» Work required
After the line containing "Figure 10. Free", copy nothing more; up to and including it, copy every line of the listing exactly from the first, leaving out the pictures.

» Data section
Content starts

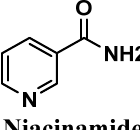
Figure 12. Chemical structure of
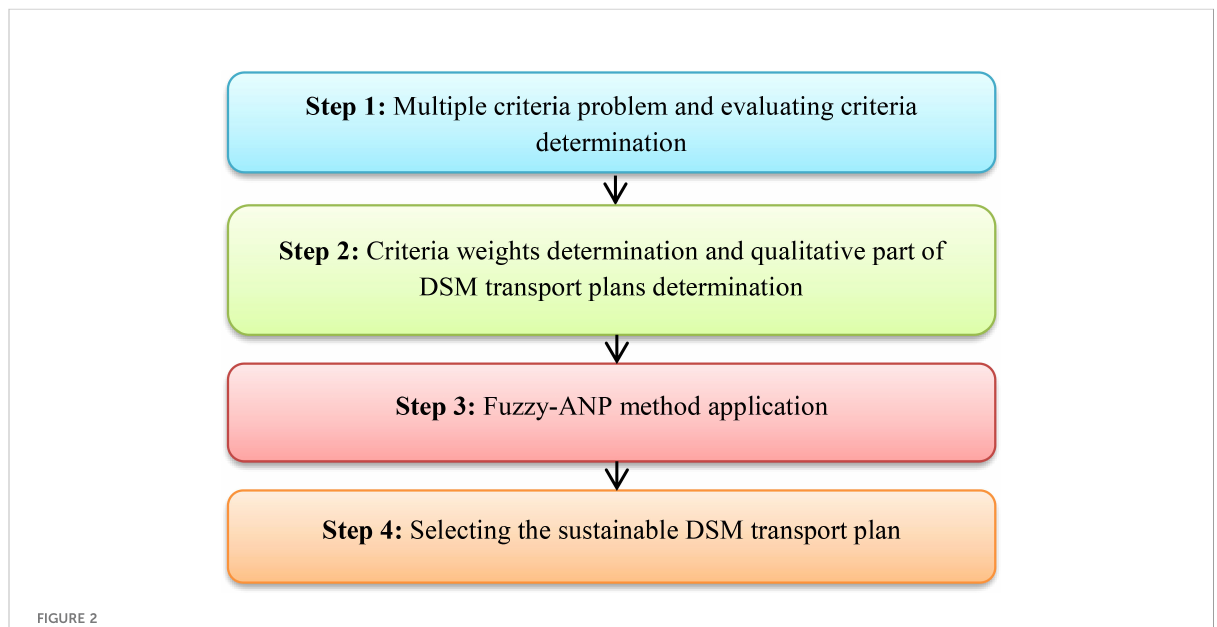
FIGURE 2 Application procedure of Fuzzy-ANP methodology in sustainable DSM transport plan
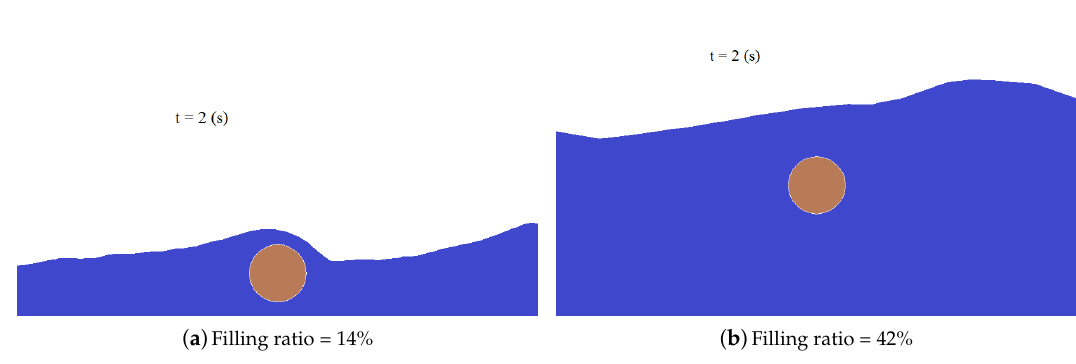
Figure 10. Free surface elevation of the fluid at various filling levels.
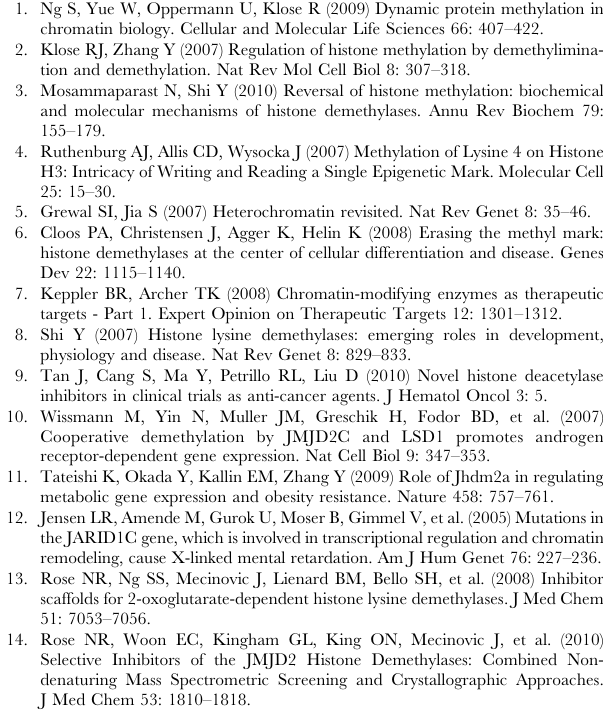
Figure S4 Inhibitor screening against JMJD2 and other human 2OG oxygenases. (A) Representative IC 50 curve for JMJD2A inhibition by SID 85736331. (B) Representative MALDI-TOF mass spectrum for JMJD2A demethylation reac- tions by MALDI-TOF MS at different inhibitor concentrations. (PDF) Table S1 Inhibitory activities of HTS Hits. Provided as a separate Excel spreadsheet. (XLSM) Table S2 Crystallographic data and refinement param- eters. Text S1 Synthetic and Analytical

Content ends

» The completed task
Figure 12. Chemical structure of
FIGURE 2 Application procedure of Fuzzy-ANP methodology in sustainable DSM transport plan
Figure 10. Free surface elevation of the fluid at various filling levels.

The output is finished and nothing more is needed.